Qué se pide
Por favor, transcribe literalmente el pasaje del fragmento seleccionado que empieza en las palabras "Todos los seres" y termina después de "por ser desmesuradas.".

Fragmento seleccionado
───

V Domingo del tiempo ordinario.
Llamados a ser la sal y la luz del mundo.
Citas: 1ª lectura: Isaías 58,7-10. Salmo: 111 El justo brilla en las tinieblas como una luz. 2ª lectura: 1ª Corintios 2,1-5. Evangelio: Mateo 5,13-16.
Todos los seres humanos coincidimos en una misma naturaleza; tenemos los mismos problemas, las mismas necesidades reales, nacemos y expiramos de modo parecido y no podemos elegir nacer, ni cómo ni cuándo ni dónde. Las diferencias ante nuestra riqueza y nuestro poder se van produciendo a lo largo de la vida como consecuencia de nuestro actuar y el de nuestra familia y son injustas si las conseguimos atentando contra la libertad y la vida de los demás o por ser desmesuradas.
Ante las crisis, los conflictos entre las naciones, las pandemias, las guerras… como siempre, los pobres son los que soportan lo peor, por eso lo que Dios quiere ante tales situaciones no es la mortificación ni el ayuno, sino no cerrarse al prójimo, al que es como nosotros, a nuestra propia carne. Nos falta esa empatía necesaria para identificarnos con quienes sufren y padecen: hambre, desnudez, pobreza, desamparo… Por ello es importante, si queremos mejorar la justicia y nuestra vida, compartir el pan con el hambriento, hospedar al pobre, vestir al desnudo; es decir, realizar las obras de misericordia como quiere Jesucristo, así se manifestará entre nosotros la gloria de Dios. La pregunta es ¿Qué estamos nosotros dispuestos a hacer por los demás?

───

Datos proporcionados
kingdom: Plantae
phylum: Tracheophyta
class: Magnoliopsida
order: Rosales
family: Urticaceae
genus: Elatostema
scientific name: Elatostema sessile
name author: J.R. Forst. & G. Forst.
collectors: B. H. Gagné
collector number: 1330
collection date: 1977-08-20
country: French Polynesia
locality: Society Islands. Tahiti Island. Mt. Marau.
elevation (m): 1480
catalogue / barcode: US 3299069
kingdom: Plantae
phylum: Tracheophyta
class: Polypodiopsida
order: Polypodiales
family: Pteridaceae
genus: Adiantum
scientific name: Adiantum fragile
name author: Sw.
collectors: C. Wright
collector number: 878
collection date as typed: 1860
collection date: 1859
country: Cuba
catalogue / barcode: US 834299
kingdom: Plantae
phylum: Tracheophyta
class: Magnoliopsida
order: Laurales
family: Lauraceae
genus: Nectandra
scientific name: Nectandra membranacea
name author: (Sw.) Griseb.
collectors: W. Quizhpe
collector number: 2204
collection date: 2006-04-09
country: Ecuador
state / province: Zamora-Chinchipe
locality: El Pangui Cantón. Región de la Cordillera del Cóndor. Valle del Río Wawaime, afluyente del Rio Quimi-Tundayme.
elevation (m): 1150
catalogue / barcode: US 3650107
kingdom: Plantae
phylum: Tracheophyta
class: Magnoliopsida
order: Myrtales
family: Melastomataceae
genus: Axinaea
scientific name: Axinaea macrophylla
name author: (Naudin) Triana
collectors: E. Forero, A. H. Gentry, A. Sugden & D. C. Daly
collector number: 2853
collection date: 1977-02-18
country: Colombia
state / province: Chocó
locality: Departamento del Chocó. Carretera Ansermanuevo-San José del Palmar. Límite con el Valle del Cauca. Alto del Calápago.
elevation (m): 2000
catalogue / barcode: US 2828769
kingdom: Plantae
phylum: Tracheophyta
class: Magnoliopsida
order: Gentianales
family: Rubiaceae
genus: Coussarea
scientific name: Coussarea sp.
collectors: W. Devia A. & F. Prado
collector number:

───

Solución del ejercicio
Todos los seres humanos coincidimos en una misma naturaleza; tenemos los mismos problemas, las mismas necesidades reales, nacemos y expiramos de modo parecido y no podemos elegir nacer, ni cómo ni cuándo ni dónde. Las diferencias ante nuestra riqueza y nuestro poder se van produciendo a lo largo de la vida como consecuencia de nuestro actuar y el de nuestra familia y son injustas si las conseguimos atentando contra la libertad y la vida de los demás o por ser desmesuradas.